We can re-express the first integral on the right as the sum of 2 integrals (note the upper and lower limits), and simplify the whole thing as follows:

`F(x+h)-F(x) = (int_a^x f(t)dt + int_x^(x+h)f(t)dt) ` `- int_a^xf(t)dt`

`= int_x^(x+h)f(t)dt`

Now divide both sides by `h>0`:

`(F(x+h)-F(x))/h = 1/h int_x^(x+h)f(t)dt`

Now, for any curve in the interval `(x,x+h)` there will be some value `c` such that `f(c)` is the absolute minimum value of the function in that interval, and some value `d` such that `f(d)` is the absolute maximum value of the function in that interval. (This is a consequence of what is called the Extreme Value Theorem.)

So we can write:

`f(c) <= (F(x+h)-F(x))/h <= f(d)`

Now if `h` becomes very small, both `c` and `d` approach the value `x`. (They get "squeezed" closer to `x` as `h` gets smaller).

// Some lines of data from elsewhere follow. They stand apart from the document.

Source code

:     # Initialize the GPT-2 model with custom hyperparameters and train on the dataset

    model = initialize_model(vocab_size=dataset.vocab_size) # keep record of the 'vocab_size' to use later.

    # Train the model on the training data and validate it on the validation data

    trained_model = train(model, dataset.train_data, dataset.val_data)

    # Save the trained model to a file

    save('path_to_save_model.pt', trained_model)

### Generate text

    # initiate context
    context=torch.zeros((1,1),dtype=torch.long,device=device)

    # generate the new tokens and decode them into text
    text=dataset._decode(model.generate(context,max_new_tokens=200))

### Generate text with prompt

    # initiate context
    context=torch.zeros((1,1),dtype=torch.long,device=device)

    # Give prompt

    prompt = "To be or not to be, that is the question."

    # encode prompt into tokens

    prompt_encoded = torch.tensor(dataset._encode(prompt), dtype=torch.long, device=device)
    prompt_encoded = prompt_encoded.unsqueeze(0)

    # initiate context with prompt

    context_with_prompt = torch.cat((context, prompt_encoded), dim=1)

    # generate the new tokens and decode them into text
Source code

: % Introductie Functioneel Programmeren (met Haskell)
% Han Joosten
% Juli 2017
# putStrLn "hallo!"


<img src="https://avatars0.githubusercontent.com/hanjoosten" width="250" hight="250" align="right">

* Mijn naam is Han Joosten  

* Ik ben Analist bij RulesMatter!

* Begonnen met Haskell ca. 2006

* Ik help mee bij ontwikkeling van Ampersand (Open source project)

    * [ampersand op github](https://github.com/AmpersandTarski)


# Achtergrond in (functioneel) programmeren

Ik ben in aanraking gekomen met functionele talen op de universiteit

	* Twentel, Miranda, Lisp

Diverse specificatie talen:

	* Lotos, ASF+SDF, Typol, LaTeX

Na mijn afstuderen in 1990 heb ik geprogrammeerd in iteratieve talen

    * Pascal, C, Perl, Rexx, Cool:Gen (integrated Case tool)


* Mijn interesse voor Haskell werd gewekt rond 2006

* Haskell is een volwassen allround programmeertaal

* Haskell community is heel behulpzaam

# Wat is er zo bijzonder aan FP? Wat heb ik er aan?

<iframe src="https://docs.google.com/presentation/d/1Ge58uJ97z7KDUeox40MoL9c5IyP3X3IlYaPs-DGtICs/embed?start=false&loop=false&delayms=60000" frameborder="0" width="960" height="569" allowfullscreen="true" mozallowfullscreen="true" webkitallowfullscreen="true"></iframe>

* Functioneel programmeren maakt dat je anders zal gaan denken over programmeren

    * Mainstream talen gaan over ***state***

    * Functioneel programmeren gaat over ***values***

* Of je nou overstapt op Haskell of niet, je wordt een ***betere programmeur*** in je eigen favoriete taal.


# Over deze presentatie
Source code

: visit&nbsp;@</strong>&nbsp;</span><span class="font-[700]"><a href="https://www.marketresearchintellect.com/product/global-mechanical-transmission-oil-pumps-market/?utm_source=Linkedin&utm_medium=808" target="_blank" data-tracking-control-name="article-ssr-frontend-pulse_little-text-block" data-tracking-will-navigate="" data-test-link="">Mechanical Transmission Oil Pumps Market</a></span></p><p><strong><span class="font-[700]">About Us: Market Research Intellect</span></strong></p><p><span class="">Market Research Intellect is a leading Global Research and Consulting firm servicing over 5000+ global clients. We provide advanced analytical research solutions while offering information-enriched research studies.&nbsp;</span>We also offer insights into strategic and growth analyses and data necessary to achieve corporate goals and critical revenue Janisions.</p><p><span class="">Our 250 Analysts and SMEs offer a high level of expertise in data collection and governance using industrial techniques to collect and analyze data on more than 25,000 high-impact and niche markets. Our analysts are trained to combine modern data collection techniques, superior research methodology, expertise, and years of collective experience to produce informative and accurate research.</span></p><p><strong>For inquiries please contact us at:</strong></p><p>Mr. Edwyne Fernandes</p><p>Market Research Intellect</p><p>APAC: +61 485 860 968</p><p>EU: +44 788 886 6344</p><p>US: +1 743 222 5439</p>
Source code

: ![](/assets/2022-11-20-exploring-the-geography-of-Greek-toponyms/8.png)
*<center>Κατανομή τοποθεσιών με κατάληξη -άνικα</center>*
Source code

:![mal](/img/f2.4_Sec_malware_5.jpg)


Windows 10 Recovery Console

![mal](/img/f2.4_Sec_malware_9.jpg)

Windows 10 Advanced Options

So we can write the following limits:

`lim_(h->0)f(c) = lim_(c->x)f(c) = f(x)`


`lim_(h->0)f(d) = lim_(d->x)f(d) = f(x)`

Since our expressions are being squeezed on both sides to the value `f(x)`, we can conclude:

`lim_(h->0)(F(x+h)-F(x))/h = f(x)`

But we recognize the limit on the left is the definition of the derivative of `F(x)`, so we have proved that `F(x)` is differentiable, and that `F'(x) = f(x)`. Also, since `F(x)` is differentiable at all points in the interval `(a,b)`, it is also continuous in that interval.

Note: When integrating, it doesn't really make any difference what variable we use, so it's OK to use `t` or `x` interchangeably, as long as we are consistent.